Salon writer Cara Anna became a Bollywood extra through casting agents who stalk backpacker hostels in Bombay. She played many a blank, blond backup dancer, getting a taste of reverse exoticization (via Attempt to Be Hip):
[Casting agents] wait patiently… skimming over the dirty and the clearly stoned, looking for the freshest faces… Lonely Planet guidebooks in hand… Want to be in a film? Just get in this car…Westerners resemble certain Mexican laborers — picked up from street corners, without the proper work papers, by shady middlemen who keep a generous dose of a long day’s pay for themselves…I could… eavesdrop on actors complaining about Bollywood’s gay casting couch. Being foreign and assumed ignorant, I was harmless… I not only met stars but became a casting agent, a dancer, a pitch-making screenwriter, a documentary assistant and an aspiring film journalist, all in less than four months…
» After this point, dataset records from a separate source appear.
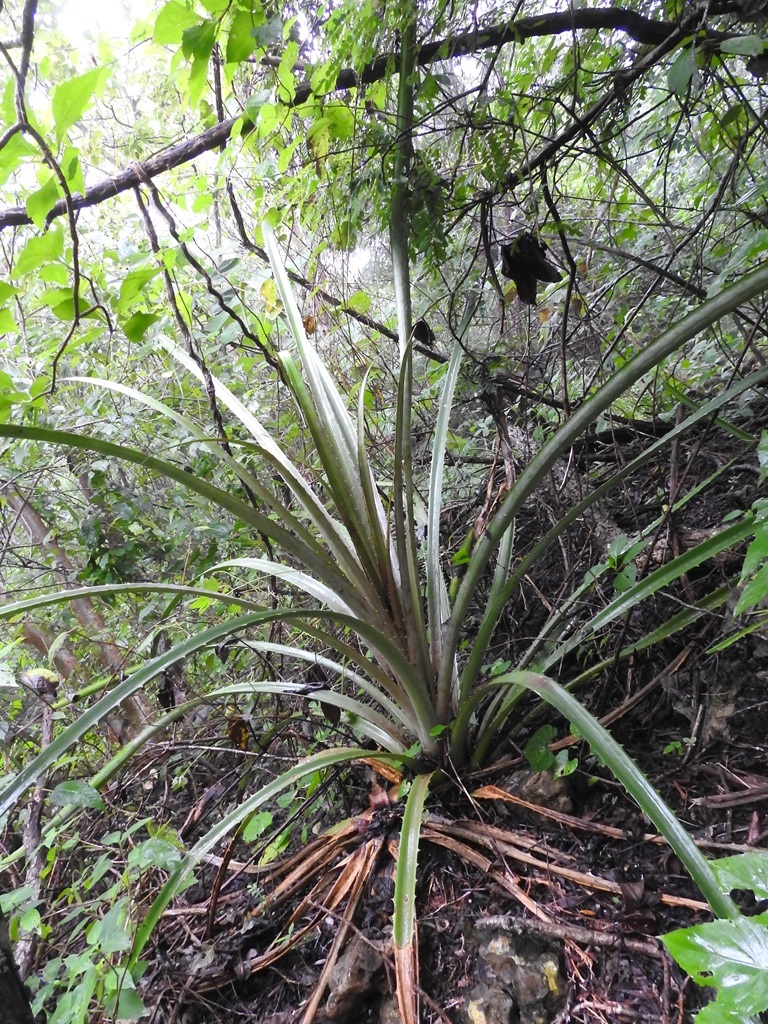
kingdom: Plantae
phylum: Tracheophyta
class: Liliopsida
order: Poales
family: Bromeliaceae
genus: Bromelia
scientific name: Bromelia karatas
I met a man from New York who, knowing nothing about Bollywood, became a bodyguard for one of India’s biggest actors. He worked his new connections, appearing in runway shows, and made the Mumbai tabloids as the rumored new lover of a dimpled starlet.
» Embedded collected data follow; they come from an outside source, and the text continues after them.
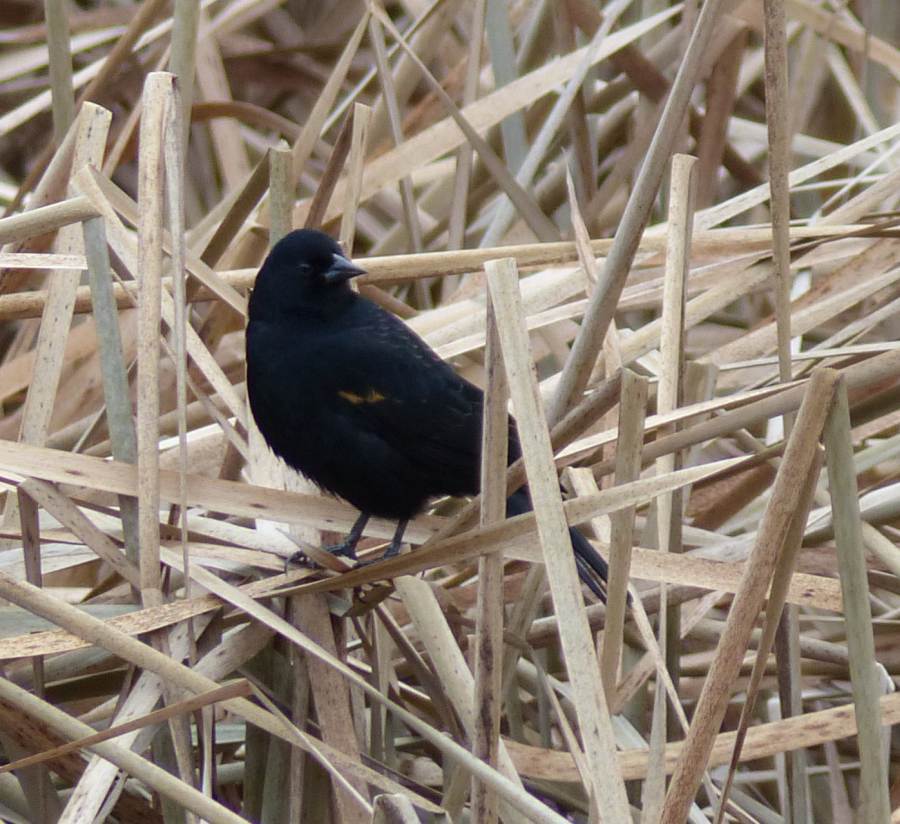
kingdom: Animalia
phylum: Chordata
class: Aves
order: Passeriformes
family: Icteridae
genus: Agelaius
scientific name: Agelaius phoeniceus
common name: Red-winged blackbird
She got her own stunt double for Kisna:
A slight young Indian man with a long, tangled, orange-blond wig pulled too close around his eyes. He had stubble on his chin, hairy legs under his skirt and heavy pancake makeup on his face and arms. I was quietly outraged…Giggling, [Antonia Bernath] described the audition for her role, where the director asked her not for a monologue, or even acting, but a series of Spanish soap opera-esque poses: sadness, jealousy, anger. “What’s my motivation?” wasn’t important, as long as her tears were pretty.
And she’s an extra in a ballroom dancing scene in The Rising, the film about this blog’s namesake rebellion:
Excited and wanting to stay on set, I led a small mutiny of women so we could also play soldiers, mustaches and all.
Sepia Mutiny: fighting for your right to cross-dress. Just go read the story. She slings dish like a sous-chef.